Si algo aprendí de la obra de Giovanni Sartori es que las instituciones importan mucho. Esto, al menos, en dos dimensiones. En sí mismas, porque son condición de civilidad, estabilidad y gestión pacífica de la convivencia. Y también como instrumentos que, según su diseño, determinan la orientación de los regímenes políticos y, por ende, de las condiciones de vida de las sociedades. Sartori acuñó el término “régimen de partido hegemónico” para describir al México de hace algunas décadas y también propuso y constató algunos de los ajustes institucionales que hicieron posible la democracia electoral y los gobiernos divididos.

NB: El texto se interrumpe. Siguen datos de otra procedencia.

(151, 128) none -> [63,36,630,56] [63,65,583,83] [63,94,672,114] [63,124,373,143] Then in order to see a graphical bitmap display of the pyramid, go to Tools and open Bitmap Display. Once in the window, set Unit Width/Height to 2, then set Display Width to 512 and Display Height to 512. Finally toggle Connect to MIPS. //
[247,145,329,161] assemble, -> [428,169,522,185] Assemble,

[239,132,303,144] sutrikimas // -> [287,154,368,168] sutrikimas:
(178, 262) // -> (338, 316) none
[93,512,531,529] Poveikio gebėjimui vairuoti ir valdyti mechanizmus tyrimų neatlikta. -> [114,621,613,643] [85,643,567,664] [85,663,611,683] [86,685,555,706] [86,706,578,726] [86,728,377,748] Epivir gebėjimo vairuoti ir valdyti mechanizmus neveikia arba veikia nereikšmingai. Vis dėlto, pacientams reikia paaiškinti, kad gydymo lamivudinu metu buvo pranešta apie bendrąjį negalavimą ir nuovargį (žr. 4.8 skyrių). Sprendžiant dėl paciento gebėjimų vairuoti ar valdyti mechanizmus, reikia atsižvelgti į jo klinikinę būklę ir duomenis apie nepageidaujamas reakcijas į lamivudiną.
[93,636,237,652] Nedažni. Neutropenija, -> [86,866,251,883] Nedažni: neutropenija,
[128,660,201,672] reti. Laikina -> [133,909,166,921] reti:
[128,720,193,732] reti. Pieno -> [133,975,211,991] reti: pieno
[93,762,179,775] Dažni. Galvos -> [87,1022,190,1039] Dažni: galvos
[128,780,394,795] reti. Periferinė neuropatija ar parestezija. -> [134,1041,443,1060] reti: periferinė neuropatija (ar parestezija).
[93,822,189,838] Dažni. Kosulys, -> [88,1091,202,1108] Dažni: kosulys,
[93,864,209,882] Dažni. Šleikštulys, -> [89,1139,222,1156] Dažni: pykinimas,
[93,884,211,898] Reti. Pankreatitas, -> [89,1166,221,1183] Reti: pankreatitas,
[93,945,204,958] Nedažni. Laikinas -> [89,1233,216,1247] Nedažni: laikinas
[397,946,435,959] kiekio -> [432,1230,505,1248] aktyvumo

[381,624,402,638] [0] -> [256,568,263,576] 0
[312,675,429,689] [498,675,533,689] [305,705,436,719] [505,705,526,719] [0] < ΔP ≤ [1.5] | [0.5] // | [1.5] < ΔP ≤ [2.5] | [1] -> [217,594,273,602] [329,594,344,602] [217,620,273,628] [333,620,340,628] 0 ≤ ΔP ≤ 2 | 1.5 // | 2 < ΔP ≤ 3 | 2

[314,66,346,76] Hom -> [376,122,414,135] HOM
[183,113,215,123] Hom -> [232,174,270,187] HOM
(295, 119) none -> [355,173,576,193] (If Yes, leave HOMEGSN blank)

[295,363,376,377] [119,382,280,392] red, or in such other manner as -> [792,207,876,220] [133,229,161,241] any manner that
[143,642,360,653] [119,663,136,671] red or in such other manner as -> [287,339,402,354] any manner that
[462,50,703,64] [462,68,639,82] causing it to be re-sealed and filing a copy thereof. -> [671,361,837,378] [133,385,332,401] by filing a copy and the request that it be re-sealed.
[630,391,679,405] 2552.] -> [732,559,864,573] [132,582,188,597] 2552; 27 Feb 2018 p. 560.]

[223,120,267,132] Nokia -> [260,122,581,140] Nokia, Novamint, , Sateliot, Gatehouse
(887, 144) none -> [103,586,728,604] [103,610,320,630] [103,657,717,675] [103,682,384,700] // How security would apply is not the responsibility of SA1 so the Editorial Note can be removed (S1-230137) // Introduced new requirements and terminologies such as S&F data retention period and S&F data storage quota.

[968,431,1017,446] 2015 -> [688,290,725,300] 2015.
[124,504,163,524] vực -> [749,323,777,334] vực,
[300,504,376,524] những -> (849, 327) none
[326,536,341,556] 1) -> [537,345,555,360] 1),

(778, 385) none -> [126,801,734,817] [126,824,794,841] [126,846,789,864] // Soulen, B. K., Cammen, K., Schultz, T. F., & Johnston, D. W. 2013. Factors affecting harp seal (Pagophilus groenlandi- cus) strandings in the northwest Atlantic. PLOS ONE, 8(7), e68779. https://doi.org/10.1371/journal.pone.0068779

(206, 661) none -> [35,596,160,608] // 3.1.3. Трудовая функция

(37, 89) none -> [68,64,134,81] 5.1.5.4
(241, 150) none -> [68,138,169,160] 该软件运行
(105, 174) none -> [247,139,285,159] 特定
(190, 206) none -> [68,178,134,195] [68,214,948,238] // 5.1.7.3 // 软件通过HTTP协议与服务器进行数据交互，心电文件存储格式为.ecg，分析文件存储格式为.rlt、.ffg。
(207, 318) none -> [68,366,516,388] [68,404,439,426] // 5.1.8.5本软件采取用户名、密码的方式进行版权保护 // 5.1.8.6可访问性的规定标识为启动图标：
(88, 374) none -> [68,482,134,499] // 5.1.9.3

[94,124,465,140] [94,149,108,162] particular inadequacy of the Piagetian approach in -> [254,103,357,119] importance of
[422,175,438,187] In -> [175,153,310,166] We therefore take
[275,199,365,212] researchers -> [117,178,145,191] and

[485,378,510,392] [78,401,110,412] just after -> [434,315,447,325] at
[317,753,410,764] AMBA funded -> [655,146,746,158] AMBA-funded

De su pensamiento y de la obra de su contemporáneo, Norberto Bobbio, abrevé otra lección importante: las instituciones no pueden funcionar si existe un divorcio entre éstas y la sociedad. Los gobiernos pueden ser más o menos fuertes y más o menos populares, pero el entramado institucional en su conjunto —el que da forma al Estado— debe ser fuerte y contar con la lealtad de la gente. De lo contrario, tarde o temprano se impone el desorden que anticipa al caos anárquico o al endurecimiento autoritario.

Me temo que en México pueda estar madurando una fórmula erosiva. No sólo tenemos un gobierno débil e impopular, sino que en los últimos meses ha venido amalgamándose una molotov de intransigencias que podría derivar en una fractura radical entre sociedad e instituciones. Recurro a algunos ejemplos para sustentar la tesis.

El debate sobre las iniciativas de ley en materia de seguridad interior ha escalado al punto del insulto entre algunos legisladores y académicos y/o activistas que objetan la pieza legislativa. Ese Coliseo moderno llamado Twitter ha atestiguado intercambios con todos y dichos que socavan las condiciones necesarias para activar una deliberación digna de ese nombre.

Algo peor ha sucedido con el caso del Inegi. De esa tensión han derivado amenazas inadmisibles desde el poder hacia personas y organizaciones. Cuándo éstas fueron señaladas ante la opinión pública emergió que no era un caso aislado. Muchas organizaciones han denunciado que eso sucede cuándo se trata de incidir en la agenda educativa, en el combate a la corrupción, en la defensa de los pueblos, en la protección del medio ambiente etcétera. De hecho, en las últimas semanas han sido asaltadas oficinas de líderes sociales y organizaciones. No se sabe a ciencia cierta si son robos comunes o actos de hostigamiento, pero la sensación que dejan es de intimidación y miedo.

En la arena de la política y la lucha electoral tenemos un fenómeno paralelo. Líderes y militantes de fuerzas políticas —no solamente de la izquierda radical— van adoptando estrategias de cerrazón que activa dinámicas schmittianas de amigo/enemigo. Los insultos son brutales y las retóricas impermeables. De nuevo las redes sociales se han convertido en un campo de batalla que inhibe la reflexión conjunta, la empatía cívica y el debate informado. Esto también abona en el divorcio entre sociedad e instituciones. El concurso tuitero por la ocurrencia más hiriente’ o la ‘descalificación más procaz’ aleja a los ciudadanos —en este caso sobre todo a los jóvenes que habitan en las redes— de la política democrática.

Creo que es un buen momento para hacer un alto y retomar las lecciones de los maestros promotores de la democracia. Sartori y Bobbio conocían la historia, estudiaron la política y amaban la libertad. Esos eran los resortes que movían su defensa de las reglas del juego democrático. Y ambos sabían que esa maquinaria institucional solo funcionaba si las instituciones respondían a la sociedad y si ésta confiaba en las anteriores. Lo que está en juego —cuándo se activan las amenazas y explotan los insultos— es el tipo de sociedad que seremos y el tipo de régimen en el que viviremos. Las alternativas eran bien conocidas por los viejos maestros: violencia, opresión y autoritarismo o paz, derechos humanos y democracia. Usted elija.